Ho capito all'improvviso un'impostazione mentale che ho sempre avuto. Ho sempre pensato - sempre - che gli altri sapessero qualcosa più di me. E non mi riferisco alle cose importanti, ma più alle cose stupide. Cose come un modo più veloce per rifare il letto, come fare pipì nel water senza fare rumore, come apparecchiare e sparecchiare più efficientemente, tagliarsi meglio e con più praticità le unghie della mano destra, e via dicendo.
Non so da dove possa essermi venuta fuori quest'idea. Ogni volta che penso alla mia famiglia e a come sono stato tirato su, credo che in mezzo a tantissime cose belle, fortunate e giuste ci sia stato anche qualcosa di "sbagliato" da qualche parte nella mia formazione umana, ma si tratta di un terreno un po' nebuloso, per ora.
Eppure quest'idea me la sono portata dentro per davvero tanto tempo.
Gli altri erano sempre un passo avanti a me, indipendentemente da chi fossero, che scuola facessero, quali cose preferissero fare nel finesettimana.
Ad un certo punto, è successo che nel mio percorso abbia voluto comunque cominciare a lavorare per migliorarmi. Eppure ero sempre, ancora, inevitabilmente dietro a tutti.
Credo che tutto questo abbia cominciato a finire ad Arbatax, nella mia prima stagione nell'animazione, estate 2010. In uno Staff di più di 50 persone, ero fermamente convinto che avrei dato il meglio di me, ma che sarei (ovviamente) stato una nullità in confronto agli altri, che erano sicuramente meglio disposti, più bravi, con più esperienza, e via dicendo.
Lì è cambiato tutto. Dopo una settimana, ricordo ancora la sensazione di: "Ehi... però non sto andando così male."
E al contrario tanti altri intorno a me non ce la facevano, si dovevano fermare, mollavano addirittura.
Non è un post su come è poi andata l'estate 2010, ma penso di poter dire che quella è stata probabilmente la parentesi in cui sono andato più forte, nella mia vita. Il motto del nostro capovillaggio era: "Siete tutti delle merde". E ci pigliava, io in effetti mi sentivo una merda ogni volta che dovessi rivolgere la parola a qualcuno.
Eravamo tutti delle merde, ma il risultato si doveva portare a casa, e dovevamo dare il meglio di noi. Ogni errore veniva cancellato di settimana in settimana, perché con gli ospiti nuovi nessuno sapeva quello che avevi sbagliato la volta prima. Valeva anche l'opposto: ogni settimana perdevi le tue certezze, misurarti costantemente col nuovo e venirne sempre a capo. Ed era davvero un continuo migliorarsi.

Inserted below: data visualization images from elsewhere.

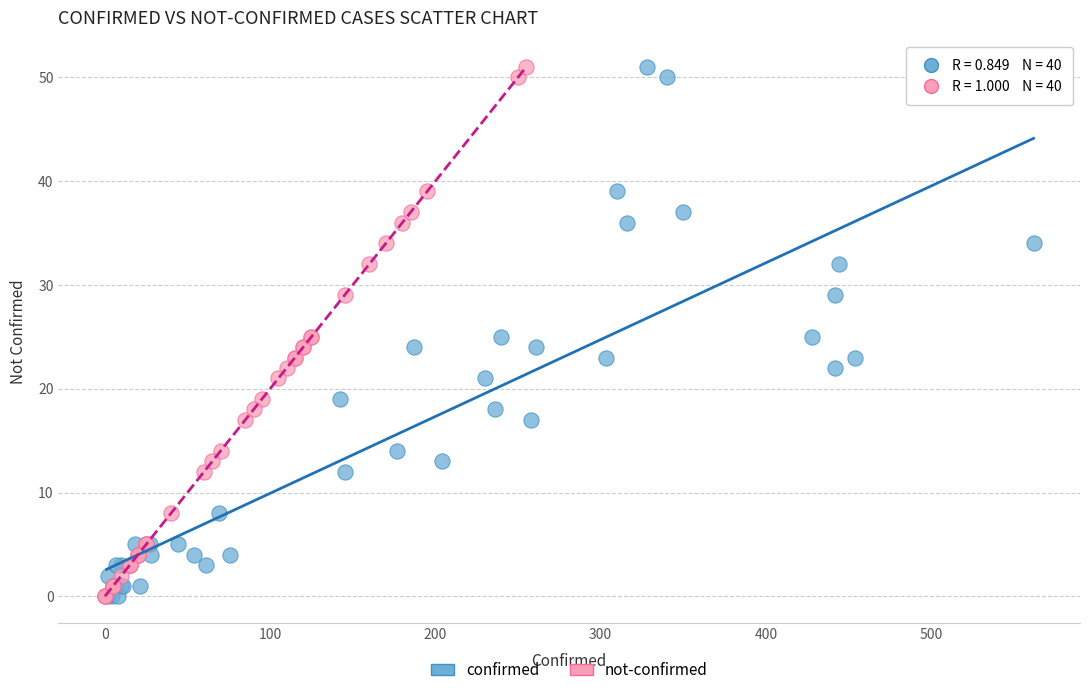

What are all the series names shown in the legend?

confirmed, not-confirmed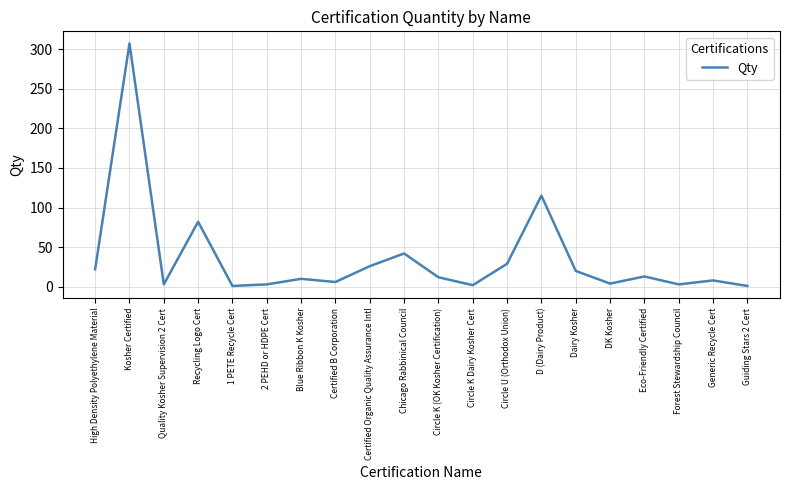

At which label is the value closest to 154?

D (Dairy Product)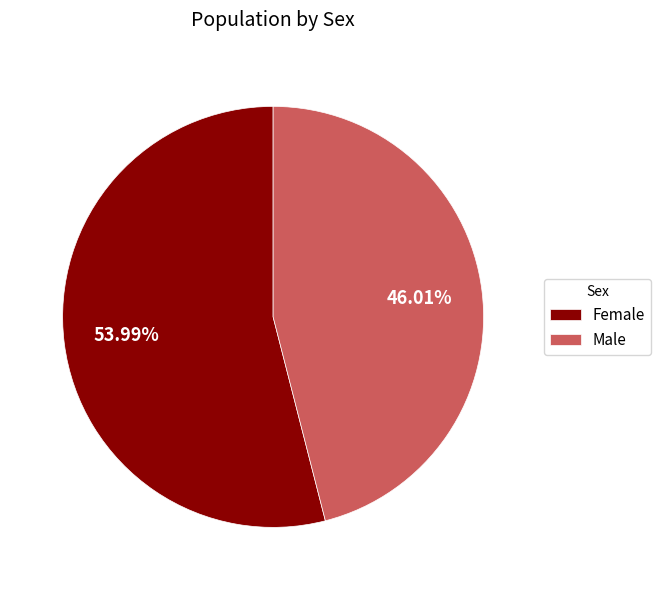

Which slice is the largest?

Female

Vedere che, in fondo, non me la cavavo così male, è stato semplicemente fondamentale.
E sto capendo in questi giorni - in effetti, l'ho capito ora, con questa "chiusura del cerchio" - che abbiamo diverse necessità che neppure comprendiamo davvero. E queste necessità ci portano a fare cose anche piuttosto strane.
Ho capito quest'imposizione mentale, ma non credo proprio di averla completamente superata.
Non so da dove mi sia venuta, ma io ho vissuto con una paura che potenzialmente mi bloccava in ogni azione. A oggi, se provo a ripensarci, ho ancora tantissimi strascichi di questa cosa.
Ho paura di parlare al telefono, per esempio.
Sono assolutamente incapace di chiedere aiuto, anche quando c'è bisogno.
Più che "imparare a cavarsela da soli", la vita è capire la guerra che hai dentro.
Quelle fuori, sono solo piccole battaglie che ti aiuteranno a vincerla.